Enter WiTopia and its new SecureMyWiFi service. It’s essentially a way to for individuals or small enterprises to outsource a Radius server. Even more novel is that for the time being, WiTopia is giving away free access for five or fewer users.
Set up your access point to authenticate users via 802.1x on the wireless side and a WiTopia Radius server on the wired side (after all, it’s just another IP host which can be located anywhere in the world) and away you go.
They also offer PersonalVPN, along the lines of HotSpotVPN . A VPN can be used by a client anywhere there’s Internet access, wireless or wired, as it operates at the IP layer, not layer 2 like WiFi encryption. Thus, one could argue that SecureMyWiFi is more secure than a VPN, at least for the wireless portion. One newcomer to keep on eye on is Google Secure Access Beta (being tested on Google WiFi in the SF area.)
Another potential drawback to a VPN is that securely encrypted packet exchanges are between you and the VPN server only. What’s so bad about that? While it makes a lot of sense for a corporate VPN server or firewall, for general Internet use all your traffic first goes to the service provider’s VPN server (WiTopia for instance) over the Internet and is then redirected back out on that server’s Internet connection – unencrypted of course. So don't be fooled. At some point, your data is exposed again somewhere on the Internet.
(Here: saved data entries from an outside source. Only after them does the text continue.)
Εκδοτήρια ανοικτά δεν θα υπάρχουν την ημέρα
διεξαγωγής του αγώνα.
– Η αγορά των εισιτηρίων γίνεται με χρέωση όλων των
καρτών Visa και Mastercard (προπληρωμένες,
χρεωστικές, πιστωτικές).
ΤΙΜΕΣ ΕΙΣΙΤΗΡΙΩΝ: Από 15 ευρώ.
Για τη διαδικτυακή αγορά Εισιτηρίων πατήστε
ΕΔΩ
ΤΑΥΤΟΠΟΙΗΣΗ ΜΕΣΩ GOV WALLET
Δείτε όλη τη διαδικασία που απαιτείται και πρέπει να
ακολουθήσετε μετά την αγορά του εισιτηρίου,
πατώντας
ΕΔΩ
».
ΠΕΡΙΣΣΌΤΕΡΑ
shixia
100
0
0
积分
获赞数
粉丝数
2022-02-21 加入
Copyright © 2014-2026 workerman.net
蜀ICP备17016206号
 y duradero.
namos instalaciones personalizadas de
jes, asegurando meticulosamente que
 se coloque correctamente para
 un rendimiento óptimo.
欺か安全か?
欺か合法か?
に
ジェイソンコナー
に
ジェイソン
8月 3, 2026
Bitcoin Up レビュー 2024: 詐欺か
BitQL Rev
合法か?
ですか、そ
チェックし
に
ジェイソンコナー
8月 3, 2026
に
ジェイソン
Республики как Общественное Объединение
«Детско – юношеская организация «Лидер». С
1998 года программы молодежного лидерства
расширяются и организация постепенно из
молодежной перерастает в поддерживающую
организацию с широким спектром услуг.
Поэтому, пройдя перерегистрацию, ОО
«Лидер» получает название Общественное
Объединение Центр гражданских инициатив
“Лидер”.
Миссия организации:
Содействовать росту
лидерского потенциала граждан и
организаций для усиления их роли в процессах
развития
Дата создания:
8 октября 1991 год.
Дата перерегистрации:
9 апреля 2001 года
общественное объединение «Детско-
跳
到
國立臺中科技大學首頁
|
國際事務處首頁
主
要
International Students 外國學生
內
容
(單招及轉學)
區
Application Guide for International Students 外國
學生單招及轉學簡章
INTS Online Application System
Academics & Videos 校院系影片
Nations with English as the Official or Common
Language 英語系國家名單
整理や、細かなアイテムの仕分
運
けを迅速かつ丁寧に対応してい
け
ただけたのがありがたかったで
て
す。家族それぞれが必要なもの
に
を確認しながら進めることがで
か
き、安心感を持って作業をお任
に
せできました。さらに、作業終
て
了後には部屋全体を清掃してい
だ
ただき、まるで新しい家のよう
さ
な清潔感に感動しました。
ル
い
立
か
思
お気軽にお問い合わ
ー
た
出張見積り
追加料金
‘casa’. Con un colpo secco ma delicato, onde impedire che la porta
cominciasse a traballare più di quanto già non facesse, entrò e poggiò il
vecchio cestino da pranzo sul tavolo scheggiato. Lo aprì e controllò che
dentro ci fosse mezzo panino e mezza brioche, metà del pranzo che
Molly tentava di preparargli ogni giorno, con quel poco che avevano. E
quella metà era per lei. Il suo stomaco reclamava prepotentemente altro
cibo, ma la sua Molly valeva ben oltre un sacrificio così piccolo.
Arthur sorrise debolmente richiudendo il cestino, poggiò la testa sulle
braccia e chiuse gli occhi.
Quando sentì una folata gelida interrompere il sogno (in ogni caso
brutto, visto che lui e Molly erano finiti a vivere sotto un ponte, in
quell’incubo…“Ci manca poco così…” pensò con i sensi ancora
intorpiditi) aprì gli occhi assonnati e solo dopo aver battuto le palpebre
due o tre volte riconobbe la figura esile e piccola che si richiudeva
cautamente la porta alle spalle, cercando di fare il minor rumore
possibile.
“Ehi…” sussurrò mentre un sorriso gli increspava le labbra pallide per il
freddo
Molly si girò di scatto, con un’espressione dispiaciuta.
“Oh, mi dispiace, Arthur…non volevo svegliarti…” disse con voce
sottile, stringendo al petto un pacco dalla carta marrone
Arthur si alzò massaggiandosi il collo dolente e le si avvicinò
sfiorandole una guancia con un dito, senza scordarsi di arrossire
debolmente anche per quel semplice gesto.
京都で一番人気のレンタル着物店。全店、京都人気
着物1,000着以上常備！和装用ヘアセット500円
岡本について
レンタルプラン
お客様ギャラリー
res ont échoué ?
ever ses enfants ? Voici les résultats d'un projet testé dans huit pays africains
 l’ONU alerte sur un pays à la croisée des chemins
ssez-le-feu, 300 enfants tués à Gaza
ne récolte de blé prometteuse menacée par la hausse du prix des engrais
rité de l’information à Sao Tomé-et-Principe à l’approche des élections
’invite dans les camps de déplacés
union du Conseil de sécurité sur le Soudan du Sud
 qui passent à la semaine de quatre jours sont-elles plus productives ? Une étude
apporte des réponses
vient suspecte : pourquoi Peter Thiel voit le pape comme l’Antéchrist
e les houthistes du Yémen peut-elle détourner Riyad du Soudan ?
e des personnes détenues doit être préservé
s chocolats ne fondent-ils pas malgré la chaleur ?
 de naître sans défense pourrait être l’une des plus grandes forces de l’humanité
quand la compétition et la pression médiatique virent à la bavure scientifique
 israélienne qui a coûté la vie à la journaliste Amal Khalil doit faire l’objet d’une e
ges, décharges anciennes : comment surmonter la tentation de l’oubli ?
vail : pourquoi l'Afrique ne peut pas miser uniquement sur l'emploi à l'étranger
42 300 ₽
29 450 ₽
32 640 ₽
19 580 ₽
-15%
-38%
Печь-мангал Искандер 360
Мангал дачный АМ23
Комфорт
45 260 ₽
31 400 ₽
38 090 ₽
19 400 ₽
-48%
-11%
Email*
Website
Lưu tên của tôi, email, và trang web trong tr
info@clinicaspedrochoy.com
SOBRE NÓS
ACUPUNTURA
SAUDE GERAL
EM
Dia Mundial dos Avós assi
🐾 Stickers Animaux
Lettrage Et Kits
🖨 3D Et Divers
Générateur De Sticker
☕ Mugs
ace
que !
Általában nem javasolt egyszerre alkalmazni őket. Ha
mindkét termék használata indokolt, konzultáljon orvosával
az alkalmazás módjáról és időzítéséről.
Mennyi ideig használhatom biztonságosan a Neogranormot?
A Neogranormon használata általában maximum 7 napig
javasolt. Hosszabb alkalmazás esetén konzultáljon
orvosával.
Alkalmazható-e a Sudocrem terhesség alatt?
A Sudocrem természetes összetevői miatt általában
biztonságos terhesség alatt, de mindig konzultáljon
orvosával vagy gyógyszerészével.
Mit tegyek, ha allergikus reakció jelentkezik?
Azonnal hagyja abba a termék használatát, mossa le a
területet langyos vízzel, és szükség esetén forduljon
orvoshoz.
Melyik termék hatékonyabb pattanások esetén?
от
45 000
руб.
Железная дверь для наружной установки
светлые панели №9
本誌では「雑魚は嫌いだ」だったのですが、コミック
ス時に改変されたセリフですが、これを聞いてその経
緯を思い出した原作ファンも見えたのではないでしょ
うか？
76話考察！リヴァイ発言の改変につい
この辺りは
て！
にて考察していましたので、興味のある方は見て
The VPN server could also become a bottleneck, processing packet encryption/decryption for who knows how other many users, not to mention the amount of Internet bandwidth available at that server’s connection.
The server could also be located several Internet router hops away from your destination. Sending packets from a wireless laptop via a hotspot in California to a VPN server in New York to access a web site in San Diego for instance, is hardly the optimal route.
On the other hand, the VPN will protect your WiFi application data from unscrupulous wireless eavesdroppers wherever you go and does not require an access point programmed to work with an external Radius server – something that the majority of hot spots are not doing and certainly not all to the same Radius Server!